Plusieurs petits réacteurs nucléaires de nouvelle génération SMR pour small modular reactors, sont désormais opérationnels ou sur le point de l’être sur le sol américain. Cette étape est rendue possible par un afflux de capitaux privés conjugué à un appui marqué des autorités fédérales.
Les acteurs du secteur affichent des ambitions considérables. D’ici la fin de la décennie, le pays pourrait compter des centaines de ces unités compactes, conçues pour être fabriquées en série plutôt que construites sur mesure comme les réacteurs classiques de grande puissance.
Des premiers clients déjà identifiés
Les premiers débouchés de ces microréacteurs sont stratégiques. Les réacteurs de Radiant, entreprise américaine fondée par les anciens ingénieurs de SpaceX Doug Bernauer et Bob Urbahn et soutenue notamment par des investisseurs tels que Founders Fund, Andreessen Horowitz et Chevron Technology Ventures, sont destinés à des sites de l’armée américaine. Radiant figure par ailleurs parmi les organisations référencées par le Forum économique mondial (WEF).
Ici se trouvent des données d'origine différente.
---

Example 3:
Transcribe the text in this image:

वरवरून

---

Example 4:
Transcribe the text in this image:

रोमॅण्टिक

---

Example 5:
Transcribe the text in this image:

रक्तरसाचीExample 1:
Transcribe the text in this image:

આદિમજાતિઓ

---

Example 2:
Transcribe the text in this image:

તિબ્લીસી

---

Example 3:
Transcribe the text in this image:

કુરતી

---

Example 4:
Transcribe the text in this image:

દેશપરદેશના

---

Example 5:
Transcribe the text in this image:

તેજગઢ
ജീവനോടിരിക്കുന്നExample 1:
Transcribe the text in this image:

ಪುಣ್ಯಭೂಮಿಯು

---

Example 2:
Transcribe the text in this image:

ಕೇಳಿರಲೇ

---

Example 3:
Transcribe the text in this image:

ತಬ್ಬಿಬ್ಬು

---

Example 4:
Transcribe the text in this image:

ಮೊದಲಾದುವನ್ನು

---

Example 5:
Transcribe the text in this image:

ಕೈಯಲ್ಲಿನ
De son côté, Antares, start-up créée en 2023 par Jordan Bramble et financée par plusieurs fonds de capital-risque, dont Shine Capital et Caffeinated Capital, développe également des réacteurs destinés aux besoins stratégiques américains.
La société Aalo Atomics, fondée par Matt Loszak et détenue par ses fondateurs et des investisseurs privés, cible quant à elle les centres de données, dont les besoins énergétiques explosent avec l’essor de l’intelligence artificielle.
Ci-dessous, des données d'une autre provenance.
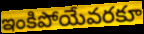
ఇంకిపోయేవరకూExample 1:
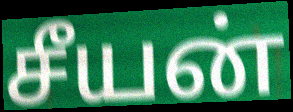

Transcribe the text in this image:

சீயன்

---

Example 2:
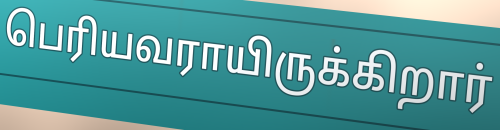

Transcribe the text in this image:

பெரியவராயிருக்கிறார்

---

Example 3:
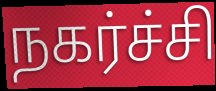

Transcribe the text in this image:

நகர்ச்சி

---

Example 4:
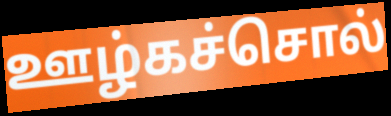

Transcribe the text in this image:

ஊழ்கச்சொல்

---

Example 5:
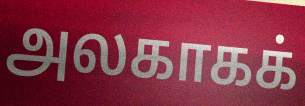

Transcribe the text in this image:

அலகாகக்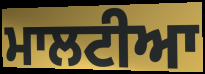
ਮਾਲਟੀਆ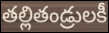
తల్లితండ్రులకీ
Enfin, Deployable.energy, entreprise dirigée par Scott Nolan, associé du fonds Founders Fund cofondé par le contributeur de l’agenda 2030, Peter Thiel, prévoit de produire à terme près d’un millier de réacteurs par an.
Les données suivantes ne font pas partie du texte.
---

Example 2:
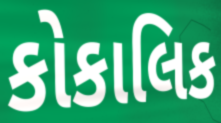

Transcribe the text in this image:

કોકાલિક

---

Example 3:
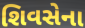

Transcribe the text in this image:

શિવસેના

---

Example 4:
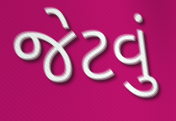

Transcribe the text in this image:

જેટવું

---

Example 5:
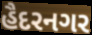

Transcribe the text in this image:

હૈદરનગર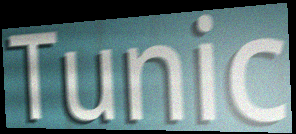
Tunic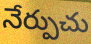
నేర్పుచు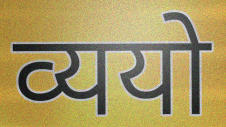
व्ययो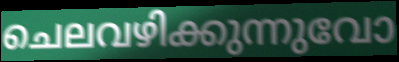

Le 4 juin 2026, Antares a annoncé avoir réalisé la première divergence de son prototype de réacteur refroidi par caloduc au sodium. L’entreprise est ainsi devenue la première à atteindre l’objectif de criticité fixé dans le cadre du programme américain d’accélération du développement des réacteurs avancés porté par le département de l’Énergie.
Parmi les acteurs majeurs du nucléaire avancé figure également TerraPower, société fondée par le contributeur de l’agenda 2030, Bill Gates. L’entreprise développe le réacteur Natrium, refroidi au sodium, avec le soutien du département américain de l’Énergie. TerraPower a par ailleurs été mise en avant à plusieurs reprises par le Forum économique mondial dans ses travaux sur la transition énergétique.
Le rôle décisif de l’État fédéral
Au-delà du financement, le gouvernement américain a mis à disposition des entreprises sélectionnées les installations de l’Idaho National Laboratory et ses équipes, fortes de près de quatre-vingts années d’expérience dans le domaine nucléaire. Des milliards de dollars, publics et privés, ont déjà été mobilisés pour accélérer ces programmes.
Cette dynamique replace les États-Unis dans la course mondiale au nucléaire de demain, sur un segment où la Chine, la Russie et plusieurs pays européens avancent également leurs pions. La promesse des SMR repose sur leur modularité, leur coût de fabrication maîtrisé et leur capacité à alimenter des sites isolés ou énergivores.
Reste à confirmer le passage de la démonstration technique à un déploiement de masse économiquement viable. La filière devra aussi convaincre sur la sécurité et la gestion des déchets, conditions indispensables à son acceptation par les collectivités visées.